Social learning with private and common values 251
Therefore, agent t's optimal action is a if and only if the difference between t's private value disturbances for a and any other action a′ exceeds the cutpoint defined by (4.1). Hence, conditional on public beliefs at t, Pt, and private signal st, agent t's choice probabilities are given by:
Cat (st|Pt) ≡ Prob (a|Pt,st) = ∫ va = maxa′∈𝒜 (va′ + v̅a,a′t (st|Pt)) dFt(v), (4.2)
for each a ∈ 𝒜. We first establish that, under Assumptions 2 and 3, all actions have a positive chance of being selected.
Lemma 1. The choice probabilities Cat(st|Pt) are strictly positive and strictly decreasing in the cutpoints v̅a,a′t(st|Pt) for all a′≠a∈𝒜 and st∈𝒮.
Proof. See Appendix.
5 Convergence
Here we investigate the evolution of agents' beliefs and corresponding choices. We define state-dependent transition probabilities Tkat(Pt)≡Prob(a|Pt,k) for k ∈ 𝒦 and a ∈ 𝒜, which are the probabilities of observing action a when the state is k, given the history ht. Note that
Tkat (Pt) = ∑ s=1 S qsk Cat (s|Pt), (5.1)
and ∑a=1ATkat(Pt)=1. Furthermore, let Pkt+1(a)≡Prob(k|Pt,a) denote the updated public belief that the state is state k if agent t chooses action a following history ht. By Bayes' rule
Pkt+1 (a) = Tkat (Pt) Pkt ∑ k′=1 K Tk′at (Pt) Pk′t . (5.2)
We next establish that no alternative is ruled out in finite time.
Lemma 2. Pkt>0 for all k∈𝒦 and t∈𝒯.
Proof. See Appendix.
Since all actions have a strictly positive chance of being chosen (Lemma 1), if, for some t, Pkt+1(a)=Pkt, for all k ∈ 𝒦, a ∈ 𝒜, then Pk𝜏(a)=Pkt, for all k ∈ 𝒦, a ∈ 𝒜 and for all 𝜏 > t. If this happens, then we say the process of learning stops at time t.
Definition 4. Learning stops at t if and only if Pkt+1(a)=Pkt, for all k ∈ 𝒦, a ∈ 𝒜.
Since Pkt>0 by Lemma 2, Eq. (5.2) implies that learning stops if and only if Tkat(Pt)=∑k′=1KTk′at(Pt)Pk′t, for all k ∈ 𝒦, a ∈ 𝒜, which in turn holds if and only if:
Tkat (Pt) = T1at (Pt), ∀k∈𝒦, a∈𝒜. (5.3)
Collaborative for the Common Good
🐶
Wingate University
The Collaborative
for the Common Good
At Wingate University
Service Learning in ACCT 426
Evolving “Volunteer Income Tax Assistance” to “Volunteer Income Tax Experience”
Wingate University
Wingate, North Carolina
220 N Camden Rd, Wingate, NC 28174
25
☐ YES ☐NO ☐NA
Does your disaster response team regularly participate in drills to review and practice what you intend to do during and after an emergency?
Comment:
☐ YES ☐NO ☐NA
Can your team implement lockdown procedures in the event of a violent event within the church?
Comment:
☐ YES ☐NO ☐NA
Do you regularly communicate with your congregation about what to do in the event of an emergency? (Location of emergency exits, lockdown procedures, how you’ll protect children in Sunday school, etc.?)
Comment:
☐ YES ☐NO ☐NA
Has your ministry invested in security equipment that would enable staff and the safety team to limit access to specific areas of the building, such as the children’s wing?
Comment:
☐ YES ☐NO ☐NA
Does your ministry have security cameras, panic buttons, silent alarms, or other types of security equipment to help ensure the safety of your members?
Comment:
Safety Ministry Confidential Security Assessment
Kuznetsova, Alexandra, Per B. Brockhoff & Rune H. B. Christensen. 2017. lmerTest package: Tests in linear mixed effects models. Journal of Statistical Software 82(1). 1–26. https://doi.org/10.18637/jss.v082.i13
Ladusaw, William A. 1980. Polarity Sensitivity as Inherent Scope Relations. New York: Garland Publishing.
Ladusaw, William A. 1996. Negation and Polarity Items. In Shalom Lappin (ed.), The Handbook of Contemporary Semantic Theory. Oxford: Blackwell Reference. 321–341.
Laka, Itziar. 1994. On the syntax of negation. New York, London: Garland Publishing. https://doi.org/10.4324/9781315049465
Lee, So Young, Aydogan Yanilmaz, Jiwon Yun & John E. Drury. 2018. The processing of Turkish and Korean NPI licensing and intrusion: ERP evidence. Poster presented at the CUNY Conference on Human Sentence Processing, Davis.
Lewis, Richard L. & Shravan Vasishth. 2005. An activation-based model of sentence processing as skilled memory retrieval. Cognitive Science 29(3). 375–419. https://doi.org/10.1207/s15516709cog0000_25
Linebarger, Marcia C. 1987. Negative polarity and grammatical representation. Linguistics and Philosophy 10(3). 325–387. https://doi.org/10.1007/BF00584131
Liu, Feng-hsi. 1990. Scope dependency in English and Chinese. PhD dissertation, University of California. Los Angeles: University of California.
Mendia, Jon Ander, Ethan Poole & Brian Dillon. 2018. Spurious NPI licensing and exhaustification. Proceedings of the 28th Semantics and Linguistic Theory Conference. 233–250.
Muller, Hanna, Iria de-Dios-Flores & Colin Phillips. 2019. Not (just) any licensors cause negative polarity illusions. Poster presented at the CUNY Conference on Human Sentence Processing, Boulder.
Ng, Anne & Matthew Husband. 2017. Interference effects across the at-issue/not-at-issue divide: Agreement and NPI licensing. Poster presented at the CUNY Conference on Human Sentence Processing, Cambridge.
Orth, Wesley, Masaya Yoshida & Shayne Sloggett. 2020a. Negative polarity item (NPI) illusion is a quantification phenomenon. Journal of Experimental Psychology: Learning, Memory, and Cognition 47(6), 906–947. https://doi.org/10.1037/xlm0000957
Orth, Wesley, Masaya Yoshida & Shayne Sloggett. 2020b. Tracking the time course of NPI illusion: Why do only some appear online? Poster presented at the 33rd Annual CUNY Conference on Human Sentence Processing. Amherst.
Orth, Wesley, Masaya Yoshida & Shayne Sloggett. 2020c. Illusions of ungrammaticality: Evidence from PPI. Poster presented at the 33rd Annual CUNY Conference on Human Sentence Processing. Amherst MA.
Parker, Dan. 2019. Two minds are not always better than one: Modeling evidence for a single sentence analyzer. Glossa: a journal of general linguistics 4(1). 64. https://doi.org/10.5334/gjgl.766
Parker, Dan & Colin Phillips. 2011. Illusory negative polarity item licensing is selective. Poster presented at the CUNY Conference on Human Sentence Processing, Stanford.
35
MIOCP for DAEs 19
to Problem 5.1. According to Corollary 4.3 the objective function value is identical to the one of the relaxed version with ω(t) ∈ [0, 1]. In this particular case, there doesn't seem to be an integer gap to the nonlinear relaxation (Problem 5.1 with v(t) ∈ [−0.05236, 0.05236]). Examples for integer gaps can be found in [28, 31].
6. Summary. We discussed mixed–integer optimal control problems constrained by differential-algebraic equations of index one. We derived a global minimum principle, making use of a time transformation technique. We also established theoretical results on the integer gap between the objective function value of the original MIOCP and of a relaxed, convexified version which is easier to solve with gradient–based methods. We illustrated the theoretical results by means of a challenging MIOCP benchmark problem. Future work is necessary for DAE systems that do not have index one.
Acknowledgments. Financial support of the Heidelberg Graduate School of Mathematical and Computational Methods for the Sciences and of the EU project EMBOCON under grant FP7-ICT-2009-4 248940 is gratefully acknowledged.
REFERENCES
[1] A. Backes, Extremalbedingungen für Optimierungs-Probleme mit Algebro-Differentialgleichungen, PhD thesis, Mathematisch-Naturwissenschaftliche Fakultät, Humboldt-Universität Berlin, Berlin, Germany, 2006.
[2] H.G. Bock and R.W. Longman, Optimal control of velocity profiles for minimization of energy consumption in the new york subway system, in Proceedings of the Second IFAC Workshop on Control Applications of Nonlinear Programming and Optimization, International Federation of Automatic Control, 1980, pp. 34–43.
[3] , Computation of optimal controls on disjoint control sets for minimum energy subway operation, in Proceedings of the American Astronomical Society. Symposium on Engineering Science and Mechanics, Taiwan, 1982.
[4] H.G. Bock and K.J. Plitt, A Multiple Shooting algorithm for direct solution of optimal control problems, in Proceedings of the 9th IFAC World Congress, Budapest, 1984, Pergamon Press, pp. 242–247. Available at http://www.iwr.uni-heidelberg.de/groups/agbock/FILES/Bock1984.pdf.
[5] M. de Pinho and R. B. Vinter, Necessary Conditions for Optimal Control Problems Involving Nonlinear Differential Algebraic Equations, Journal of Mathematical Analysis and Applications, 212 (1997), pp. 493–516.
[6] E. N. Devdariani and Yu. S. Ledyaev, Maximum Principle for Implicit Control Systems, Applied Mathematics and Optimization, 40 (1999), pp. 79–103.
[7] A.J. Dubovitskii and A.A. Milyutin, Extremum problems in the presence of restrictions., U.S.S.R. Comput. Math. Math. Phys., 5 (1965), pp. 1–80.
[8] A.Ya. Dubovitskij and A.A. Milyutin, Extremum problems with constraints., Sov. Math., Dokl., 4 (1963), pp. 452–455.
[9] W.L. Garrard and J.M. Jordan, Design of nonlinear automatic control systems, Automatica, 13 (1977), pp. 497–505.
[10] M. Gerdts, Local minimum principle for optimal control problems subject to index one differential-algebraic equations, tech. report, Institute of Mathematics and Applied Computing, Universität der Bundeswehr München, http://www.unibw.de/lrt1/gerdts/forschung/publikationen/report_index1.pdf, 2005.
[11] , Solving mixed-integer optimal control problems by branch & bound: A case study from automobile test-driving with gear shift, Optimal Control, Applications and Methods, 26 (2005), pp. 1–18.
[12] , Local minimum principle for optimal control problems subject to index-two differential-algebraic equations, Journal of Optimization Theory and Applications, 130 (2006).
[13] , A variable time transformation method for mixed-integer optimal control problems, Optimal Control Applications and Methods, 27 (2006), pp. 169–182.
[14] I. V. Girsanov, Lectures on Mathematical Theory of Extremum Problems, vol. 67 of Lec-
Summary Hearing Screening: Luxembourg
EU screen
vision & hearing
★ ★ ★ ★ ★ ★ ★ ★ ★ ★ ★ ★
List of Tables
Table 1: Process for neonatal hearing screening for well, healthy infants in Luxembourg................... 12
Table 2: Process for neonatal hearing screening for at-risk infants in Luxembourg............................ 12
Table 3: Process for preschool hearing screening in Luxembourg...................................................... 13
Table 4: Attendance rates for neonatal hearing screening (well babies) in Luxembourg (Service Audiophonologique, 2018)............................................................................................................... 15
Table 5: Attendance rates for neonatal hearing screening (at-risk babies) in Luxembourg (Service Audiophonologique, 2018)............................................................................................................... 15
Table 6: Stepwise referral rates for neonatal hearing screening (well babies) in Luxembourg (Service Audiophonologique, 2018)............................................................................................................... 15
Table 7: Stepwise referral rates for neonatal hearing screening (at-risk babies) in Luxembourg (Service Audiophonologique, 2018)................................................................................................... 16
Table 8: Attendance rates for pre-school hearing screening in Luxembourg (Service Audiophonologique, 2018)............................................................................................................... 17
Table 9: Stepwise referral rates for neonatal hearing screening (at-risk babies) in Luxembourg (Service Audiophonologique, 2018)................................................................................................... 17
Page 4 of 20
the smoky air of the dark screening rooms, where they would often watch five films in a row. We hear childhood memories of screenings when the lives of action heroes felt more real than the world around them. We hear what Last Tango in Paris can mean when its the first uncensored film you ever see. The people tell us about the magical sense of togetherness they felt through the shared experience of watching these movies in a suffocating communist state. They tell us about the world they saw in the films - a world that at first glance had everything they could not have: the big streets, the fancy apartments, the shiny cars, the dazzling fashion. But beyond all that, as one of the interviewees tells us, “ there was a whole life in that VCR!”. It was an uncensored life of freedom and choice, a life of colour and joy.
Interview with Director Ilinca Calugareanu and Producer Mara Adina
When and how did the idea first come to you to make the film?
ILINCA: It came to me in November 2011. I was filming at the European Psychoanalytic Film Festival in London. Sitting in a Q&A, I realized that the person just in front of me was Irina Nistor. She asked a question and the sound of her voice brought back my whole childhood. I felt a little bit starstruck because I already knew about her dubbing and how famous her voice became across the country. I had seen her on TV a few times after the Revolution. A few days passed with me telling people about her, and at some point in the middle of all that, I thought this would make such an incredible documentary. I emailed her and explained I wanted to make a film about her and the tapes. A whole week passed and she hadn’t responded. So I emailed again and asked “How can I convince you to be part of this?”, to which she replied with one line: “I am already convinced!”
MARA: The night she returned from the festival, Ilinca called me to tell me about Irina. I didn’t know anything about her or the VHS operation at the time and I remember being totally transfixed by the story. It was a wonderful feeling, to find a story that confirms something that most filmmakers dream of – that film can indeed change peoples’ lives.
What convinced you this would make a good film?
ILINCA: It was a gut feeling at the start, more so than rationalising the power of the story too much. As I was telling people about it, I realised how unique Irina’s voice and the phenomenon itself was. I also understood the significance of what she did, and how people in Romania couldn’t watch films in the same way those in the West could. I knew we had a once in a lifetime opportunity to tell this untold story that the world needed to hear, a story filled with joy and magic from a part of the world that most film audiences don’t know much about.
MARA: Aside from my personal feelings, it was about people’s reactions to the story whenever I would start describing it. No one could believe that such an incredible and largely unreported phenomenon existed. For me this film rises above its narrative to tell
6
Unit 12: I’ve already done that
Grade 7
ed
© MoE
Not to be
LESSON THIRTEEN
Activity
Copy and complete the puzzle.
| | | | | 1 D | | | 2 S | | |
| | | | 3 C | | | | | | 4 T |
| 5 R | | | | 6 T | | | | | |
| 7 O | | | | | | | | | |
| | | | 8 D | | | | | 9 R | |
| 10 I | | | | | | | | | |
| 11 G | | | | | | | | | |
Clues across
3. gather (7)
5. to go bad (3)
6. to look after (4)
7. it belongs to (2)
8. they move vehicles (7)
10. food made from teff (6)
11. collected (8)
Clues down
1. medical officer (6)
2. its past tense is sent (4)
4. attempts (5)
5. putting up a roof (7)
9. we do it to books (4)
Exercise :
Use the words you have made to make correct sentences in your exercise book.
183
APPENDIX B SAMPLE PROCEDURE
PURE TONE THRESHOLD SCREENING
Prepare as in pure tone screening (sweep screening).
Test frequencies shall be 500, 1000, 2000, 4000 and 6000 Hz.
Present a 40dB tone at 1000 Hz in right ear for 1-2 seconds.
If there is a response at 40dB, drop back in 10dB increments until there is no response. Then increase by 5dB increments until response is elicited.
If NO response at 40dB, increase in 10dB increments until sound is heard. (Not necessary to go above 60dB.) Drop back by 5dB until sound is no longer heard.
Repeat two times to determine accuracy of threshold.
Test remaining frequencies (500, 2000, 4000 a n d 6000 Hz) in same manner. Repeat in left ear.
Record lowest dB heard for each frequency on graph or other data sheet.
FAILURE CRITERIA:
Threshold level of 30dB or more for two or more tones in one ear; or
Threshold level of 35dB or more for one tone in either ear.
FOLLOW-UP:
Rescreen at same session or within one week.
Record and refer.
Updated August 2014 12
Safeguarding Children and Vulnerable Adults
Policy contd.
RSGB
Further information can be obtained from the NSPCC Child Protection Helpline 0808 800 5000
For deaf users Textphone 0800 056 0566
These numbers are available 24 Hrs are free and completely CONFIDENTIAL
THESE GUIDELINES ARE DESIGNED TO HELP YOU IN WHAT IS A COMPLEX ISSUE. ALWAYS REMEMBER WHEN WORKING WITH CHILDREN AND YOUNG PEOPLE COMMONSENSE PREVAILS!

## Exercise aim:
When a line contains the string "Summary", count that line; once every line of the records has been checked, state the count alone.

## Finished task:
2